- **INFORMATION SUPPLIED**:
=== Section Start ===

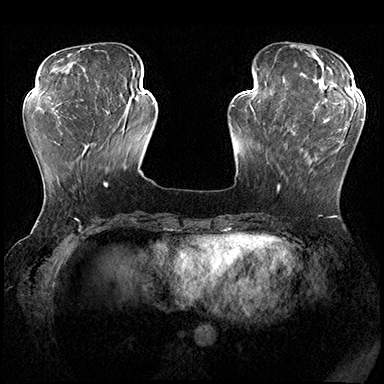
Breast MRI (dynamic contrast-enhanced), one axial slice. Slice 57 of 200 in the series (ordered by position). Dynamic contrast-enhanced series, time point 2 of 8 at this slice position (early post-contrast). 3 T. TE 2.3 ms, TR 4.4 ms. 384 × 384 image matrix, field of view 360 × 360 mm. Female patient.
Annotated regions visible in this slice (semi-automatic segmentation, software-assisted and operator-edited):
- enhancing-tissue mask used for the functional tumour volume (all voxels passing the contrast-enhancement thresholds inside the analysis volume; usually the tumour): box from (x=274, y=115) to (x=362, y=191) px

=== Section End ===

Show all lines from the data above in which the word "this" appears.

- **EXERCISE RESPONSE**:
Breast MRI (dynamic contrast-enhanced), one axial slice. Slice 57 of 200 in the series (ordered by position). Dynamic contrast-enhanced series, time point 2 of 8 at this slice position (early post-contrast). 3 T. TE 2.3 ms, TR 4.4 ms. 384 × 384 image matrix, field of view 360 × 360 mm. Female patient.
Annotated regions visible in this slice (semi-automatic segmentation, software-assisted and operator-edited):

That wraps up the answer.